:: QUOTED PASSAGE ::

Something about the place and proximity to a nice nearby city reminded me of Eldora near Boulder, CO. Both would be very cool places to live near and call your home mtn.
Pajarito ski area near Los Alamos is less than an hour from town of Santa Fe. Never skied it, but went to Los Alamos once for work and local lab rats bragged about its steeps and lack of lift lines, low cost, MRG type vibe. It's around same size as Ski Santa Fe.
Taos Ski Valley would be within striking distance from Santa Fe for day trips, about 2 hour drive.

Santa Fe struck me as real nice area, great food, culturally interesting. I guess it would be cheaper than NJ, but cost of living probably not cheap.

Maybe a local will chime in and cross check my tourists sugary impression.
post #3 of 29
Ski Santa Fe: Relatively small, but lots of good terrain when there's snow. We are due for a good year this year. Best known for its tree skiing. New Lift adds vertical this year and should alleviate the crowding which really only happens on holiday and weekend powder days. Great local hill minutes from town.
Taos: You know.
Pajarito: only open on the weekends, known for its bump runs, no snowmaking, so often not open in lean years.
Angel Fire: Texas West. wide open cruisers. snowboard comp in the spring. Lots of people love it. I go there in the summer for the music.
Ski Sipapu: Really cute family mom 'n pop resort. very inexpensive. I'm told they are now opening some BC, but that may be just a rumor.
Red River: small hill, great little town on the CO border.
Ski Apache: southern most resort, owned by the tribe. good snow when it is a pinapple express year. open bowl skiing. almost all beginner & intermediate. Great town of Ruidoso largest purse for quarter horse racing. more of a summer destination. Best part is the hairy drive up to the hill and the hysterical little gondolas that look like they were stolen from a traveling amusement park ride. It's an experience, but not really a destination.
Sandia Peak: Albuquerque's mountain. really only useful for a quick fix for residents.

:::
:: INFORMATION ::

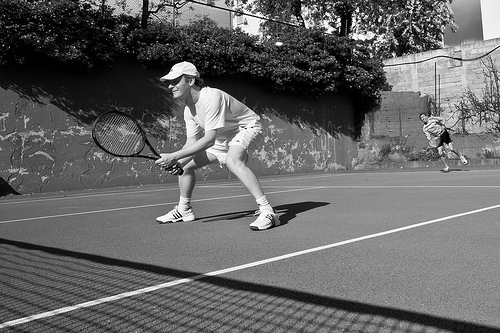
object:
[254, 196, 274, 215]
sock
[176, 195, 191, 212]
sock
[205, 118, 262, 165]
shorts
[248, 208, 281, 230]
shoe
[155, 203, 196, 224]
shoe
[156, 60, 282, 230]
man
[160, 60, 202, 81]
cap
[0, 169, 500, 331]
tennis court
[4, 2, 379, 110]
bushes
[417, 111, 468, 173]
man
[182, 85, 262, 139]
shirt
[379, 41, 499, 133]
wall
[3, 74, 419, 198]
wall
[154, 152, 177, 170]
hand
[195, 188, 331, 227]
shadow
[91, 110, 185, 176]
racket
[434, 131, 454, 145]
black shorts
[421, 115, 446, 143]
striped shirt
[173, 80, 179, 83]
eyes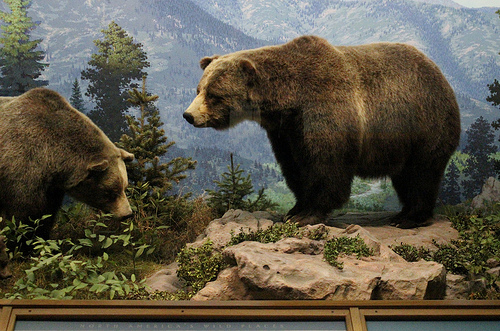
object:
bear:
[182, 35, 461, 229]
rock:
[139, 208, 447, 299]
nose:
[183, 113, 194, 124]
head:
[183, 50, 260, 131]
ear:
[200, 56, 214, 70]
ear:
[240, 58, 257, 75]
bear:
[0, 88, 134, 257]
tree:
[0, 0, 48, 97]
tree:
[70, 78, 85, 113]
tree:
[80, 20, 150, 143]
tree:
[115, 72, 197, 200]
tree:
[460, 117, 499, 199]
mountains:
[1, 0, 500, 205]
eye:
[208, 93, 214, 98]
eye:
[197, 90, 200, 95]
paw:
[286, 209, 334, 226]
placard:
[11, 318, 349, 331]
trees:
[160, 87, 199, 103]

:::
:: INFORMATION ::

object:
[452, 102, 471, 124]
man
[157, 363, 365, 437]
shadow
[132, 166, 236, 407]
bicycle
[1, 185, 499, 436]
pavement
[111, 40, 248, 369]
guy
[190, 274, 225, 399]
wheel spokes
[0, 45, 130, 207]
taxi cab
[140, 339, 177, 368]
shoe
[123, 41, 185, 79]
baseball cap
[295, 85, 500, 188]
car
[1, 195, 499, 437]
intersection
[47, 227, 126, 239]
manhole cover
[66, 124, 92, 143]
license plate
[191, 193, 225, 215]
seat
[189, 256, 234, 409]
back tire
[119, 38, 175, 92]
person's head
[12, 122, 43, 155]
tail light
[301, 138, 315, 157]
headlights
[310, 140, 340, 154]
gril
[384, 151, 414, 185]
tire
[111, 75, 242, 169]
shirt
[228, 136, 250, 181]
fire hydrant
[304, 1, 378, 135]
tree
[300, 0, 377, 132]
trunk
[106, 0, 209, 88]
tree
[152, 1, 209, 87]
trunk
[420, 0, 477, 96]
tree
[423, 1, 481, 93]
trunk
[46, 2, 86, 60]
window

:::
:: INFORMATION ::

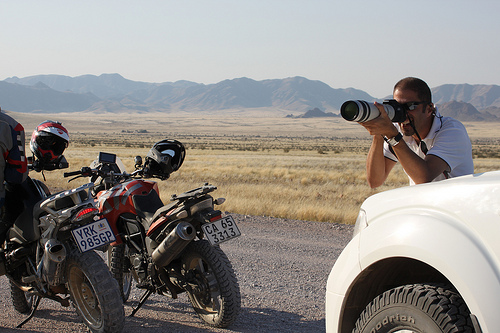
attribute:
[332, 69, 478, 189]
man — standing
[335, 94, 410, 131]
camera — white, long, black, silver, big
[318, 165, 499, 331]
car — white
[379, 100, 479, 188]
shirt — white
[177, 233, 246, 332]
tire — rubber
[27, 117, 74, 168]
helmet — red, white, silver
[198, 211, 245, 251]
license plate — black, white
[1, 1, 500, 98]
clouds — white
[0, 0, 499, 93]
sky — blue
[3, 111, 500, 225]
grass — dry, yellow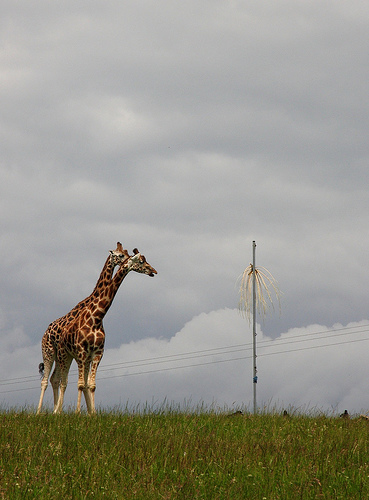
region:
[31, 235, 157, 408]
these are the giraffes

:::

* **DIRECTIONS**
**A)** Answer these from the New Mexico ski posts:
(i) About how long is the drive from Santa Fe to Taos Ski Valley?
(ii) On which days is Pajarito open?
(iii) Which ski area is called Albuquerque's mountain?
**B)** Translate this sentence from the New Mexico ski posts into Spanish: "Santa Fe struck me as real nice area, great food, culturally interesting."
The entries are separate material and have nothing to do with the New Mexico ski posts.

* **TASK RESPONSES**
**A)**
(i) About 2 hours.
(ii) Only on weekends.
(iii) Sandia Peak.

**B)** Santa Fe me pareció una zona muy bonita, con comida excelente y culturalmente interesante.